== THE PROBLEM ==
Rewrite the part of the race report between "The traditional circuit" and "up Mont Royal.", inclusive, changing "false-flat" to "flat".

== PASSAGE ==
The competition for the overall women's road World Cup title tightened up Saturday after the Montreal round, the seventh in the season-long series. Judith Arndt (T-Mobile) took a closely contested win over series leader Nicole Cooke (Univega) to move to within 49 points of the lead. Oenone Wood (Nurnberger Versicherung) did not race in Montreal and is now a distant third in the standings, with the World Cup fast becoming a battle between Cooke and Arndt.

The traditional circuit added a 1km false-flat section along the base of the main climb, with the number of laps correspondingly reduced from the usual 12 to 11. However, the race still came down to the 3km climb up Mont Royal.

As usual, the top teams set a strong tempo, and the peloton began to shed riders on the first lap, with a core group of 35 riders still in contention by the halfway point - one-third of the original starters. The top riders made the split, including Arndt, Cooke, Kristin Armstrong (Lipton), Annette Beutler (Elk Haus No), Christine Thorburn (Webcor-Platinum) and Erinne Willock (Webcor-Platinum), Trixi Worrack (Nurnberger-Versicherung), Edwige Pitel (Équipe mixte Pruneaux d'Agen - Bianchi Aliverti Kookai) and Élisabeth Chevanne Brunel (Équipe mixte Pruneaux d'Agen - Bianchi Aliverti Kookai).

== RECORDS SHOWN ==
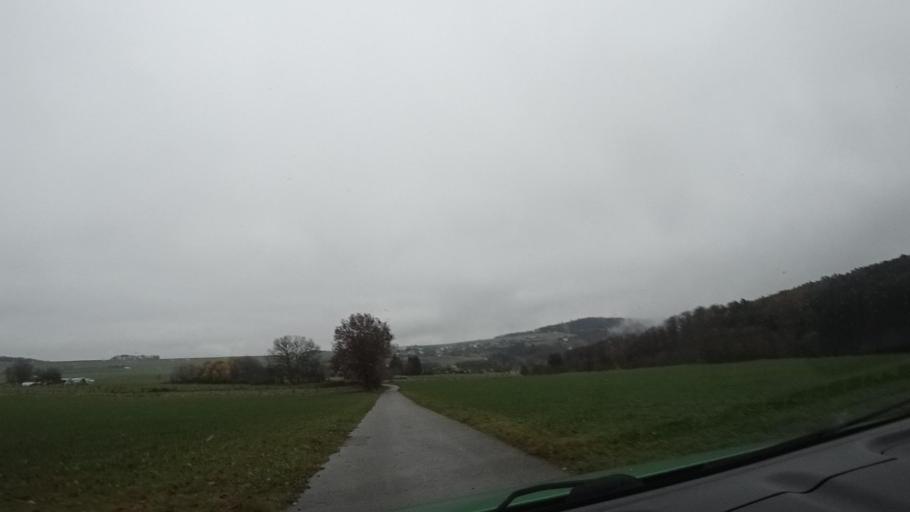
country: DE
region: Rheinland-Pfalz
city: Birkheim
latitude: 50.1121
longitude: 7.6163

* * *

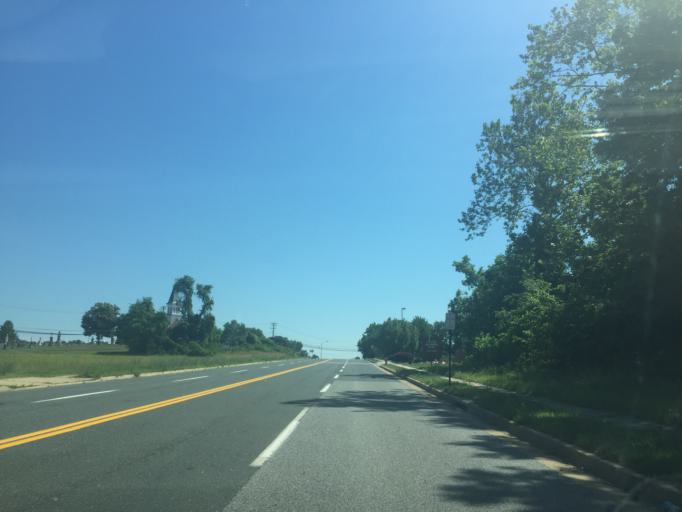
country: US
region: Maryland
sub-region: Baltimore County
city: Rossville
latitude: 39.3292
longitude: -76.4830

* * *

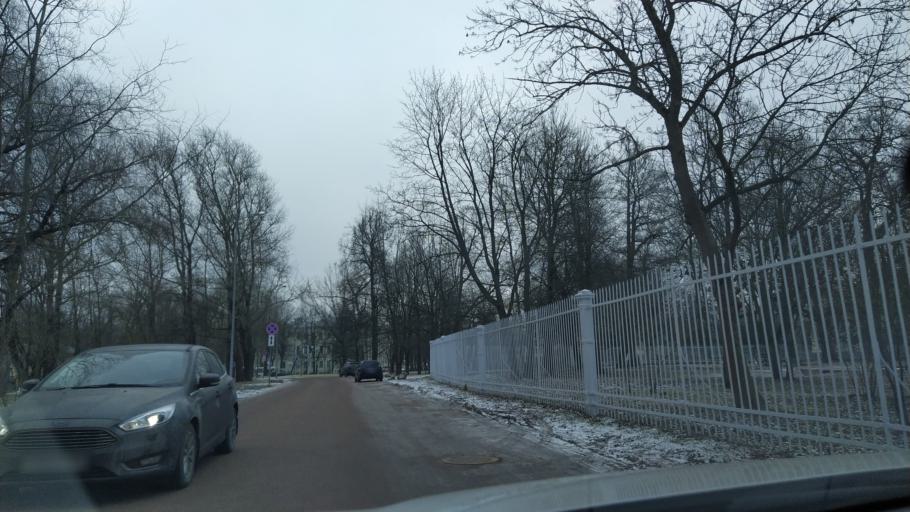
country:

== SOLVED PROBLEM ==
The traditional circuit added a 1km flat section along the base of the main climb, with the number of laps correspondingly reduced from the usual 12 to 11. However, the race still came down to the 3km climb up Mont Royal.